Nel 1831 si trasferisce a Milano dove prende a frequentare il cenacolo romantico riunito attorno ad Alessandro Manzoni, di cui sposa la figlia Giulia. L’elaborazione dei soggetti storici lo impegna sia come scrittore che come pittore ed incisore: per Ettore Fieramosca o La Disfida di Barletta, prima porta a termine un dipinto, esposto a Brera nel 1831, per poi realizzare le incisioni che illustrano il romanzo,  dato alle stampe nel 1833. Da quell’anno inizia una regolare partecipazione alle esposizioni di Brera durata fino al 1843 e ripresa dopo gli impegni politici che lo distolsero dalla pittura sino al 1852.
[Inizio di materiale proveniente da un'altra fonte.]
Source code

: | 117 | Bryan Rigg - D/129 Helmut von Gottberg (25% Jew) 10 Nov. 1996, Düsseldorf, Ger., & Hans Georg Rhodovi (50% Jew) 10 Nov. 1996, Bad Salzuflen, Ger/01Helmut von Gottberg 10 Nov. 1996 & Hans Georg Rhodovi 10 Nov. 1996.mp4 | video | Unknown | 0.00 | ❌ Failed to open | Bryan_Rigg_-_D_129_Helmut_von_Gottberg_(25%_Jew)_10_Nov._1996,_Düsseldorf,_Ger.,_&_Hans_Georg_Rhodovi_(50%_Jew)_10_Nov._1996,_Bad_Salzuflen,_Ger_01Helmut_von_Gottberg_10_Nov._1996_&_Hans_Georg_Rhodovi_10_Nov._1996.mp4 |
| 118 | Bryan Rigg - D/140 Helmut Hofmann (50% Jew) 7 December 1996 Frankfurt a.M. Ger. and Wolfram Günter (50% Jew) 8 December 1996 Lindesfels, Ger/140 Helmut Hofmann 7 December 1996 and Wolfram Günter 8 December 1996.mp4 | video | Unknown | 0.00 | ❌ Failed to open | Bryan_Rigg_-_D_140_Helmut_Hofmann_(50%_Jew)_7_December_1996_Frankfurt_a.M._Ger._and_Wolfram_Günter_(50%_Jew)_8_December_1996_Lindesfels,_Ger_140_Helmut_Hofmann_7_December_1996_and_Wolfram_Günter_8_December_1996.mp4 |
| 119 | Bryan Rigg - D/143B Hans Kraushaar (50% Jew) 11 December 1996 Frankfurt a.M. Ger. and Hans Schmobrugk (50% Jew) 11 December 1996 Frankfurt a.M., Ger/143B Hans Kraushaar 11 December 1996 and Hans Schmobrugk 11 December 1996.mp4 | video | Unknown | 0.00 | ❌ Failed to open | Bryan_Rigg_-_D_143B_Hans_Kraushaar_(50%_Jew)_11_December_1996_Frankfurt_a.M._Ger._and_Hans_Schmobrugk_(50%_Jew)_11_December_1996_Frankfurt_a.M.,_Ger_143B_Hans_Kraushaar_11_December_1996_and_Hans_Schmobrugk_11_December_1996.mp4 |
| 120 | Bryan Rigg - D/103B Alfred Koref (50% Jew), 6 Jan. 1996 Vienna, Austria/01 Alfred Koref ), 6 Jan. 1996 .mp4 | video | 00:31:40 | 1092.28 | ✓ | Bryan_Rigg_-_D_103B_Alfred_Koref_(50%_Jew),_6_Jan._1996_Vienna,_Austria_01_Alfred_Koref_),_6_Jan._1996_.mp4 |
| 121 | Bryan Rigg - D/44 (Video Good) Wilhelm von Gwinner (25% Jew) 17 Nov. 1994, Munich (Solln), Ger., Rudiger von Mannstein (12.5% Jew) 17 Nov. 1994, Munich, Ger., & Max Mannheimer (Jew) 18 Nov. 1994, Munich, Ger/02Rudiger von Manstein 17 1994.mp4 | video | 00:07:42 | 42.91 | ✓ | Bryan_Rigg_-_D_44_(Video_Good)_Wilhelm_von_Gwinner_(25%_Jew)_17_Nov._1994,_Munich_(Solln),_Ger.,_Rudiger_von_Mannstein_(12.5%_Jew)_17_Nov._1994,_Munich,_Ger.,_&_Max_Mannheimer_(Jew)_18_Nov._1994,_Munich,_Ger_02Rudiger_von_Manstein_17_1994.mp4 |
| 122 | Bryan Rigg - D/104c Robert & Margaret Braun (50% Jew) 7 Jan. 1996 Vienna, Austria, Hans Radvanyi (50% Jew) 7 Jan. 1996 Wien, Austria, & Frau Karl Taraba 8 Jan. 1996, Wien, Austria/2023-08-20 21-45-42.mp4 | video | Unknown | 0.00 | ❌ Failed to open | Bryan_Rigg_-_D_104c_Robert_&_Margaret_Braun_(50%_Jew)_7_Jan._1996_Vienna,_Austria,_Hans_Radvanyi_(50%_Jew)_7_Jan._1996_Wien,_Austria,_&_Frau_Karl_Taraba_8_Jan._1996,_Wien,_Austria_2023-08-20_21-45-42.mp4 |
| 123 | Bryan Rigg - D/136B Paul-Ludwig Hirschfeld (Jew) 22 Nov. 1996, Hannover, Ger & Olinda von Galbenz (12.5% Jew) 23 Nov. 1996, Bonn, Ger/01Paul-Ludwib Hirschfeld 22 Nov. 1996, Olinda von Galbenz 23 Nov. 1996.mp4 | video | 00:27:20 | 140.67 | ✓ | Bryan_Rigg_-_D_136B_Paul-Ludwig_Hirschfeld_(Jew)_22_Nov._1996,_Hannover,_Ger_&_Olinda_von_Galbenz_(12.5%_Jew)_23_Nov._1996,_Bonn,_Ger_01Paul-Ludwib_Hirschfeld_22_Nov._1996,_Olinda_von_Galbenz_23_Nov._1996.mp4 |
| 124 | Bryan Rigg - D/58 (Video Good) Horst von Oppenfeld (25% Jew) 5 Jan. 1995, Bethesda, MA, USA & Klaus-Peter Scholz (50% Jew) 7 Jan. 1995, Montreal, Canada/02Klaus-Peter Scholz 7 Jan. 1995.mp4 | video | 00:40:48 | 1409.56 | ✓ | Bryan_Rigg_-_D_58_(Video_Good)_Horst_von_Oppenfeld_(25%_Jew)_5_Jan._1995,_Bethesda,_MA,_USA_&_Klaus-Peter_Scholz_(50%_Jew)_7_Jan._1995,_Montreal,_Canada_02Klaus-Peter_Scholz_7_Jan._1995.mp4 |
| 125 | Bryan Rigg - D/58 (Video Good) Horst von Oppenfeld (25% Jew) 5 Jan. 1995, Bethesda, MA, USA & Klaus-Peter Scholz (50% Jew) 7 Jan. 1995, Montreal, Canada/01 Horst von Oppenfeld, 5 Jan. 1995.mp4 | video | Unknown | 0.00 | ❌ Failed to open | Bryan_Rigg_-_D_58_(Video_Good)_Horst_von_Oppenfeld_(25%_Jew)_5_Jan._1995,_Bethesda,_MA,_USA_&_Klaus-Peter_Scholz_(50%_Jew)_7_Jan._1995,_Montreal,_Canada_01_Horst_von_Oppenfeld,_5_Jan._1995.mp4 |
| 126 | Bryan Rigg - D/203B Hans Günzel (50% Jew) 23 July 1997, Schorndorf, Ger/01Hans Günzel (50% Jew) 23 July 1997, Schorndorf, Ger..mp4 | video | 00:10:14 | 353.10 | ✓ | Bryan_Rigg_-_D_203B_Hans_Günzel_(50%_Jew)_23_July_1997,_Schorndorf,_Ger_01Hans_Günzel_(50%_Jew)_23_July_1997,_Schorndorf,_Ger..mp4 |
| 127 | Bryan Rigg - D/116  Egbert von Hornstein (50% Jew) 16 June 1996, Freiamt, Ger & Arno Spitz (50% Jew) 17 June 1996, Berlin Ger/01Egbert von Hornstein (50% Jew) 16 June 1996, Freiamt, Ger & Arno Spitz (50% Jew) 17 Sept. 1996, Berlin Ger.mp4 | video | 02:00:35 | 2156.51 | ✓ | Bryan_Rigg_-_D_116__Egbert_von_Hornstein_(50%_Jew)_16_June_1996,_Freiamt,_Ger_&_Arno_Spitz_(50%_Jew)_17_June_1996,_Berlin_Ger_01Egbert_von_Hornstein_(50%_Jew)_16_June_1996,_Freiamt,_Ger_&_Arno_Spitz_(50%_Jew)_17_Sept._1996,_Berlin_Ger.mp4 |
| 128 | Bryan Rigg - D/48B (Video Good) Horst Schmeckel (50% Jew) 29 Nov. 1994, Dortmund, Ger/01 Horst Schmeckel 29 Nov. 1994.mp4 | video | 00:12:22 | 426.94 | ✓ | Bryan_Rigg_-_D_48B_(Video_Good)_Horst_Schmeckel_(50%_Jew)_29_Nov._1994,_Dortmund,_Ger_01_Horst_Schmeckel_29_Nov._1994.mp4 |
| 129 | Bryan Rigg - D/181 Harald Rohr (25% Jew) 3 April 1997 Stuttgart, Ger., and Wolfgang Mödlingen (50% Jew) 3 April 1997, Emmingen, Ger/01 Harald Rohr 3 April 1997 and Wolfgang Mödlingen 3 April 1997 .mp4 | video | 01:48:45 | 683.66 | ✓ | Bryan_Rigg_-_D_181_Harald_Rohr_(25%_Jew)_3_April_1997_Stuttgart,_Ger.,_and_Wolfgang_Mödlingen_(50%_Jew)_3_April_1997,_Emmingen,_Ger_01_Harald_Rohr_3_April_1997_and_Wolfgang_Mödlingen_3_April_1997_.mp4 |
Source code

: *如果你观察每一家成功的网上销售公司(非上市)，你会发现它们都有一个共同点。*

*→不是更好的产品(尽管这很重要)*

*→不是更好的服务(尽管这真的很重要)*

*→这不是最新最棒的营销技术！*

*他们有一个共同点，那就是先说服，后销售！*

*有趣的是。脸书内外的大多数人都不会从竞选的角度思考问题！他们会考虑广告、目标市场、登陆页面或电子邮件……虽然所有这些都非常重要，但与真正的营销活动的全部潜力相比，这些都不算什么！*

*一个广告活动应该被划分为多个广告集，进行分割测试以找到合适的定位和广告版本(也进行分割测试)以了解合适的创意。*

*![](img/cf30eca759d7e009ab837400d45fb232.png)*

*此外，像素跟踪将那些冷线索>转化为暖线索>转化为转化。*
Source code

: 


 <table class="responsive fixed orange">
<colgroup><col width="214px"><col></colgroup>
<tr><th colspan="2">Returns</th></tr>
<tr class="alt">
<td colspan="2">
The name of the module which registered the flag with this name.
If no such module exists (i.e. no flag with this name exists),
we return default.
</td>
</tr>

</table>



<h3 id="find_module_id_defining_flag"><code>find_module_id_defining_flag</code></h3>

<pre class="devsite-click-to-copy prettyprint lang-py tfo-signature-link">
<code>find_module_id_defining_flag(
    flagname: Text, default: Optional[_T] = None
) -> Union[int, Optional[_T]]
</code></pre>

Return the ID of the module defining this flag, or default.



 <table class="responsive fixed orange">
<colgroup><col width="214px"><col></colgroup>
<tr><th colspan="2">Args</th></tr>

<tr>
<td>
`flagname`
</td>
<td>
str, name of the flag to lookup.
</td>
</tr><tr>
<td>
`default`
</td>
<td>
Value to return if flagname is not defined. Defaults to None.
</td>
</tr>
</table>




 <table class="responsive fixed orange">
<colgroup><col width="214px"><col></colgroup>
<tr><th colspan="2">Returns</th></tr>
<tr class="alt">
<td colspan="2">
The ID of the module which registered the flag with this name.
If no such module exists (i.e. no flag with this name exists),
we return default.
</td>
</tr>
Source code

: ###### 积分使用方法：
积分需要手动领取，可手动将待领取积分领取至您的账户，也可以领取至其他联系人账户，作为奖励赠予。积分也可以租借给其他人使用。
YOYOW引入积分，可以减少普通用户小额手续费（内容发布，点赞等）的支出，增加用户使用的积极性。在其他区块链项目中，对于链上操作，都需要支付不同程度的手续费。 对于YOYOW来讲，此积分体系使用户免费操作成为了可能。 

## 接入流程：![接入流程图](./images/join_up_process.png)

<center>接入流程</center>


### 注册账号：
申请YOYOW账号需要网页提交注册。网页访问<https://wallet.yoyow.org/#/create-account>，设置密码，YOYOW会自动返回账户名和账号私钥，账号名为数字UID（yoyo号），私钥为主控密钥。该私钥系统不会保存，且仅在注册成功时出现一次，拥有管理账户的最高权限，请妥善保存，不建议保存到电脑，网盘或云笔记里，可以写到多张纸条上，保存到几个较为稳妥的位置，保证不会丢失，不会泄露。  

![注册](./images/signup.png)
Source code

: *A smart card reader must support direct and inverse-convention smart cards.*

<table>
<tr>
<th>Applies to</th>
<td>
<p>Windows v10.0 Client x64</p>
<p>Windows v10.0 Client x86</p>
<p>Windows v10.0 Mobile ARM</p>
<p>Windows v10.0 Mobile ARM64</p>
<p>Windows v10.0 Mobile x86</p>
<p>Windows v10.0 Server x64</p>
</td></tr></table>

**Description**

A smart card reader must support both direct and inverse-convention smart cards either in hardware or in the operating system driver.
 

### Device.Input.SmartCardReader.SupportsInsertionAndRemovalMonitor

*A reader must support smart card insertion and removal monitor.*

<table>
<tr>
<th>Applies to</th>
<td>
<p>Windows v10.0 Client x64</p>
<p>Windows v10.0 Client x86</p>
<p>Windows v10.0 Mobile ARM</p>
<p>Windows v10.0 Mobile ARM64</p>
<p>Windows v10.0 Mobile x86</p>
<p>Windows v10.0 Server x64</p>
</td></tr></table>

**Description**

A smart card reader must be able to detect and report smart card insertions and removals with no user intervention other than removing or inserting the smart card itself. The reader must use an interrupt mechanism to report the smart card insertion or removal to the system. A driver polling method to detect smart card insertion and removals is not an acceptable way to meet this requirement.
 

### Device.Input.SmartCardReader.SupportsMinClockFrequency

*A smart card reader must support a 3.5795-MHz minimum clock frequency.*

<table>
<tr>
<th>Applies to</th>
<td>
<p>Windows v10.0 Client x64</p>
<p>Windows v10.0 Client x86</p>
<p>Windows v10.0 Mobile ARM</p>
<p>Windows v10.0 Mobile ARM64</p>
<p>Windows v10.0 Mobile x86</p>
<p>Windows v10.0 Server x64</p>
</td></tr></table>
In questo stesso periodo partecipa con assiduità anche alle mostre che si tengono a Torino. Nel 1836 è presente con tre opere al Salon di Parigi e nel 1837 viene incaricato dai Savoia di eseguire sei dipinti storico-celebrativi sui fatti d’arme gloriosi della casa sabauda (tre della serie si trovano ancora oggi nel Palazzo Reale di Torino), nei quali si possono riscontrare elementi stilistici della pittura di paesaggio olandese del XVII secolo.

Nei soggetti di paesaggio più tardi, finalmente libero da preoccupazioni letterarie, si avverte una maggiore spontaneità ed una ricerca della luce che lo avvicinano alle opere dei pittori svizzeri contemporanei (vedasi ad esempio: Effetto di tramonto sul Monte Cenere, Torino, Galleria d’Arte Moderna).

Muore nella villa di Cannero sul Lago Maggiore, mentre stava ancora lavorando al libro autobiografico: I miei ricordi.